Вполне понятно, что прусские симпатии Цесаревича и уверения Фридриха никак не повлияли на позицию Екатерины II. Она давно не верила никаким словам и придерживалась стойкого убеждения, что Австрия — главный союзник в Европе. Но она не могла не беспокоиться по поводу тех «неуместных» прусских восторгов, которые излучал сын Павел и которых она опасалась ещё до прибытия того в Берлин. В письме Цесаревичу прямо сказала, что «заимствуя у других, не всегда сходственно пользе своей поступаем».
Павла же Петровича визит в Берлин, все почести и знаки внимания, оказываемые ему, лишний раз убедили, что именно он — законный наследник и будущий преемник власти в России. Если на Родине это обстоятельство замалчивалось, а сам он постоянно дискредитировался и затирался, то в Пруссии всё стояло на своих, предуказанных Богом, местах.
И ещё одно важное, что тронуло сердце и впечатлило на всю оставшуюся жизнь — прусская организация.
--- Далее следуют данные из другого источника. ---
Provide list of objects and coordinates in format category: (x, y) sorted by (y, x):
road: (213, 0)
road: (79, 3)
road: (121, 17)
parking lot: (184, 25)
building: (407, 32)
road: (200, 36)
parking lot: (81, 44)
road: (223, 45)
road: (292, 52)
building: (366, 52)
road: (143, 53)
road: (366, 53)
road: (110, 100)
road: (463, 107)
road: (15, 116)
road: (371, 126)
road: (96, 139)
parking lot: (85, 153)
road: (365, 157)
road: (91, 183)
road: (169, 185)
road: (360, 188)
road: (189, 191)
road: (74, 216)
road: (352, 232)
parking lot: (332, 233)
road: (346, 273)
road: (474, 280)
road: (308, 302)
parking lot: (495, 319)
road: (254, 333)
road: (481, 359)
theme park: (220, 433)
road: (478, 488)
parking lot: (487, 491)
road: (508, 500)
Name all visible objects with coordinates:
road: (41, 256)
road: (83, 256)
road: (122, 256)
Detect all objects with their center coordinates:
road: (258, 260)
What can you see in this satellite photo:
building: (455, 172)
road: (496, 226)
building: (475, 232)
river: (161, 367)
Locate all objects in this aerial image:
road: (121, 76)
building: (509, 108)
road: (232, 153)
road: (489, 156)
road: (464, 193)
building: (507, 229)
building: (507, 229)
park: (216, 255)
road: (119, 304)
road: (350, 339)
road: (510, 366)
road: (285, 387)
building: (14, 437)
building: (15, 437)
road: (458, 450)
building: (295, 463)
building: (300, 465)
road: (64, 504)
Конечно, у Павла Петровича не имелось никакой возможности изучить основательно прусскую систему управления, ту реальность, которую великий философ Иммануил Кант (1724–1804) считал наилучшей в мире. Насколько известно, Павел Петрович никогда не читал произведений мыслителя из Кёнигсберга, но с открытым сердцем воспринимал то, что открывалось его взору.
Это — прусский военный строй, прусская выправка, производившие неизгладимое впечатление. На плацу стоят тысячи, а действуют как единое целое, как один человек. Настолько всё синхронно, отработано, выверено, как будто единая невидимая рука всем управляет! И каждый, от генерала до последнего солдата в строю, занимает определённое место и исполняет предписанное безукоризненно; достаточно только короткой команды или жеста руки руководителя. Лучшей формы организации и придумать нельзя! И это не только плац, это — вся страна…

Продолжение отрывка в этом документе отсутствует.